» Task goal
Retrieve each line that contains the word "click" from the entries below.
──────── The data ────────
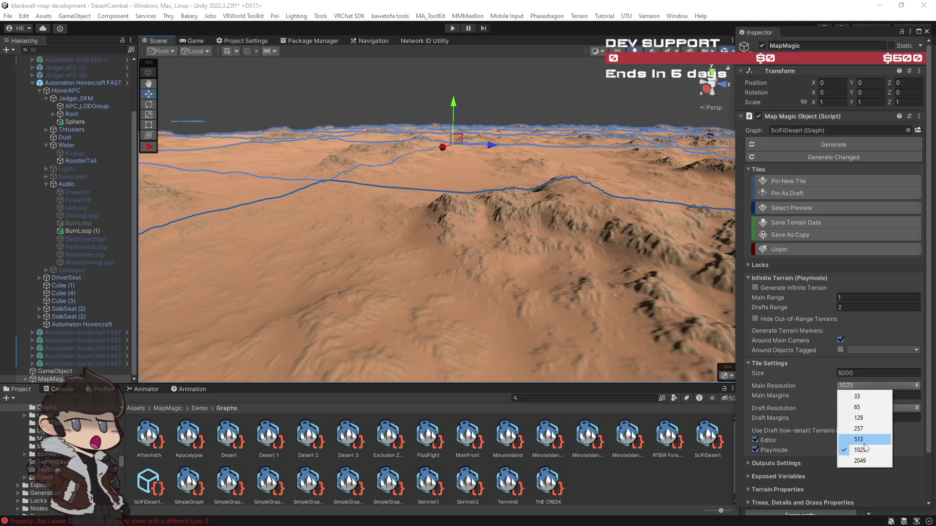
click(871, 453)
────────
──────── The data ────────
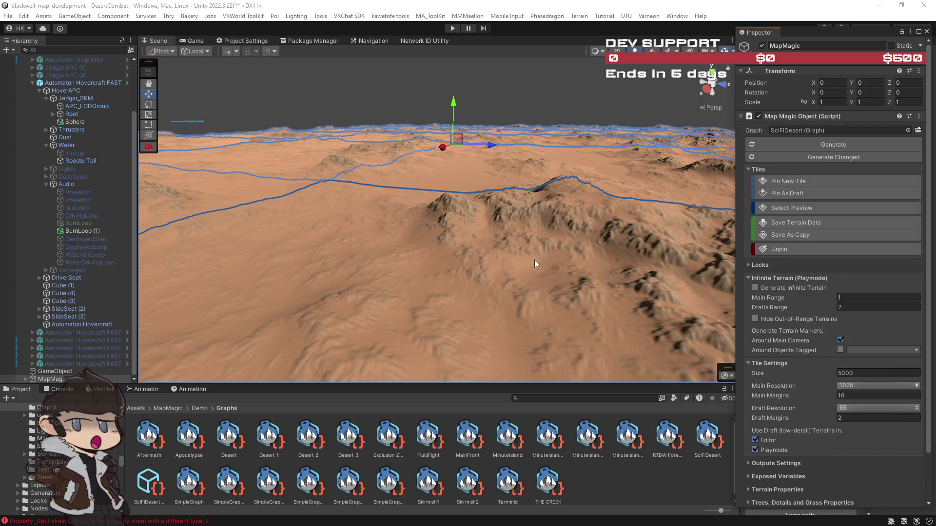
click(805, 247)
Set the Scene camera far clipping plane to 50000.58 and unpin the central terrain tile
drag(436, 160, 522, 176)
────────
──────── The data ────────
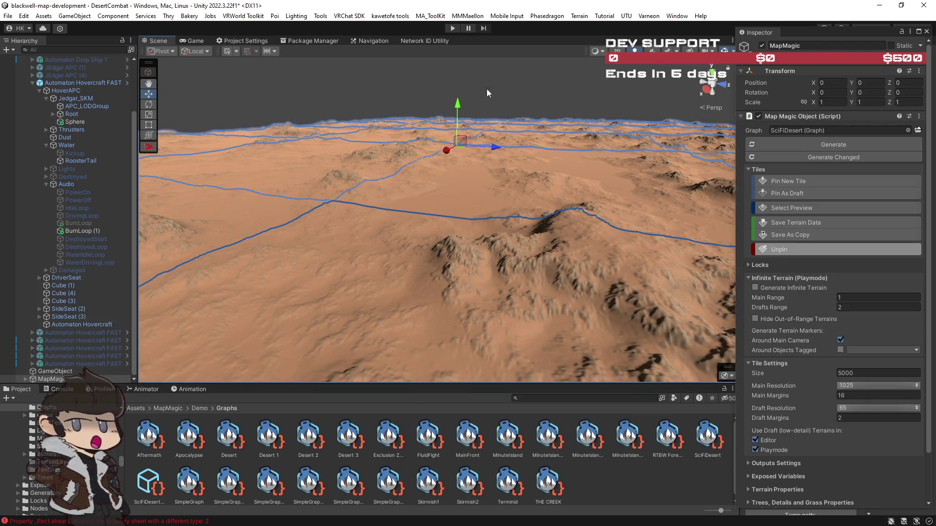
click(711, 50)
────────
» The completed task
click(871, 453)
click(805, 247)
click(711, 50)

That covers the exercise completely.